Synchronous Data Transmission and Sea Water Power Return Cable System

Steve Meehan

Abstract:

A wide range of modern in-water scientific systems requires data transport over optical fiber and power over copper conductors. These systems often utilize building blocks from the Telecommunications industry. As a standardized approach, a data backbone using Synchronous Transfer Mode (STM) has been utilized for a wide range of applications. The transfer of data from the digitized sensor input to the synchronous backbone is by means of the Asynchronous Transfer Mode (ATM). Power for these systems is over a standard elecommunications single conductor cable requiring a return over a seawater path. Experience with this combination of technologies has lead to an increased level of understanding in the interactions between the data, power and sensor elements. Switching rates in the conversion of analog sensor outputs to digital are usually synchronized to the STM frame rate eliminating noise at the sampling rate. However, the ATM cell loading rates present in the seawater return path create harmonic and intermodulation products that appear back at the analog input. These conditions contaminate the data and need to be minimized in the design of the sensor and power elements. Examples of these conditions are presented along with approaches to their substantial reduction.

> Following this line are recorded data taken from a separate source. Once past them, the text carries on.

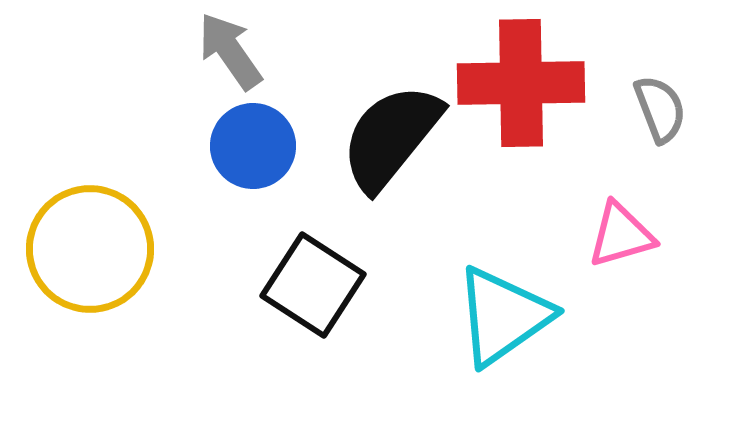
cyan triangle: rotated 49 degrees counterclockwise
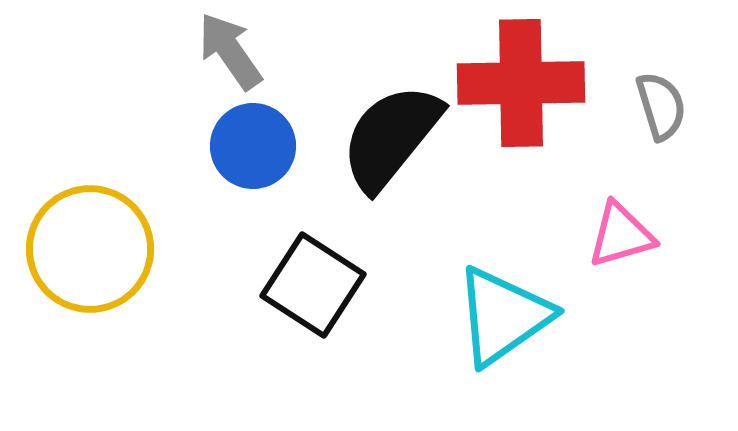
gray semicircle: moved 1 px right, 3 px up; rotated 4 degrees clockwise
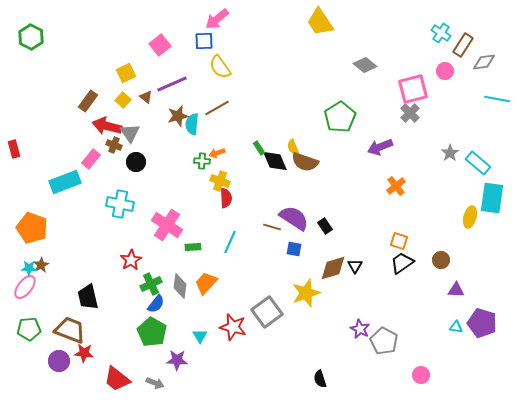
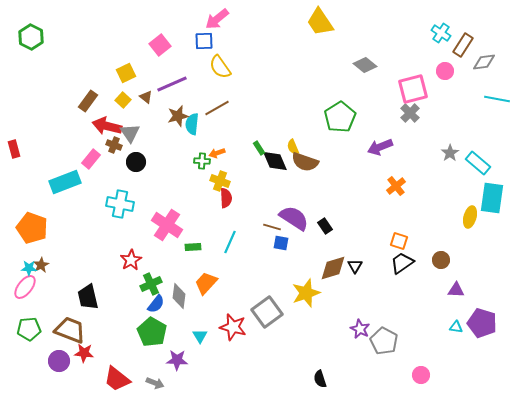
blue square at (294, 249): moved 13 px left, 6 px up
gray diamond at (180, 286): moved 1 px left, 10 px down
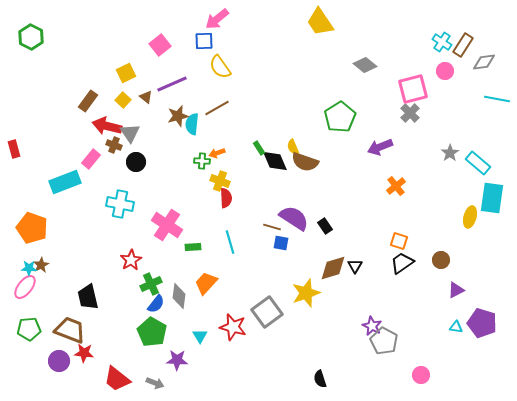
cyan cross at (441, 33): moved 1 px right, 9 px down
cyan line at (230, 242): rotated 40 degrees counterclockwise
purple triangle at (456, 290): rotated 30 degrees counterclockwise
purple star at (360, 329): moved 12 px right, 3 px up
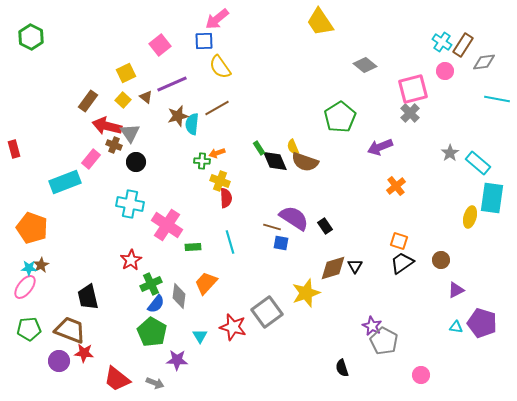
cyan cross at (120, 204): moved 10 px right
black semicircle at (320, 379): moved 22 px right, 11 px up
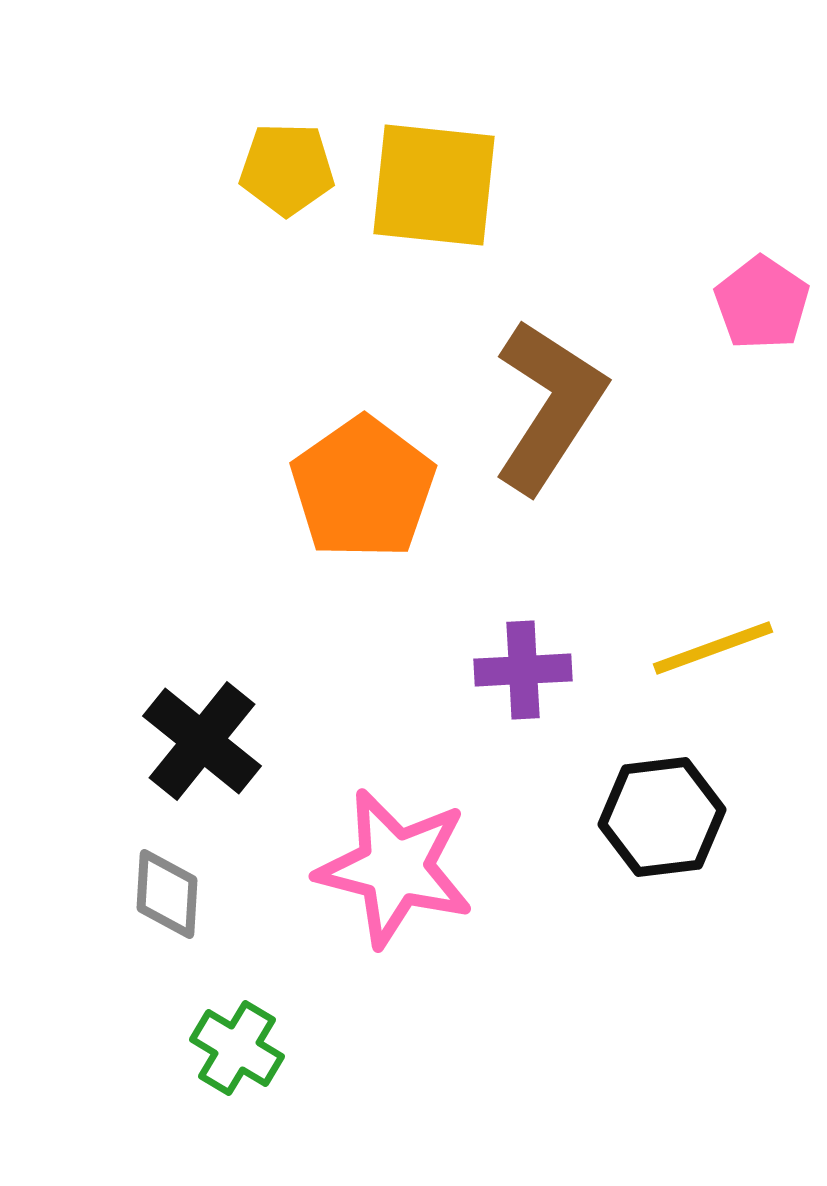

The Data Transmission System for the Real-time Seafloor Monitoring Cable Network

Minoru Yoshida and Yoshiharu Hirayama

Abstract:

The ARENA (Advanced Real-Time Earth monitoring Network in the Area) project has been proposed by Japan Marine Science & Technology Center (JAMSTEC). The data transmission system for seafloor monitoring cable network has been discussed in the transmission sub-workgroup of ARENA project. This presentation is on behalf of this workgroup. In the ARENA project, the total length of cable is more than 1000km, and observation nodes are set at about 50km intervals, with various sensors installed in these nodes. The objective is to construct the data transmission system from the sensors in the seafloor to the landing stations.Various conditions should be considered such as transmission range, time accuracy, extendibility,cost, affinity with IP, power consumption. In the ARENA project, the total amount of data transmitted from the observation apparatus installed on the seafloor is estimated to be about 2Gbit/s. Most of them are due to high-definition television (HDTV) signals, while the total amount of the data from other sensors is only about 4.5Mbit/s. The data transmission system should be flexible so it can handle these data with various bit rates. As this cable network system is based on Internet Protocol (IP), the time synchronization method is Network Time Protocol (NTP). However, the time accuracy of NTP is about 10 milliseconds.Some sensors need the time accuracy of 1 microsecond, therefore, an exclusive line for the time synchronization signal should be also prepared to provide the accurate signal. This signal is based on the PPS signal, which is synchronized by the GPS. Users can select those time synchronization signal as required for each sensor.
In order to transmit such a large amount of data, it is planed to use an optical cable. Optical cables will be used for the science layer to transmit the observed data, while a backbone layer will be used to transmit the data between a landing station and data server for the reduction of cost. Moreover, this system must have redundancy for data transmission and extendibility so it can be extend with new observing point easily. The ring network architecture is adopted to solve these problems. Any observation node on the network can be accessed from two landing stations, and the two routes are secured for robustness and redundancy. This method makes also possible to extend the network easily. Moreover, data format and sensor interface are also important in the system. In order to realize an open and scalable system, suitable ones should be adopted, which can easily extend the system.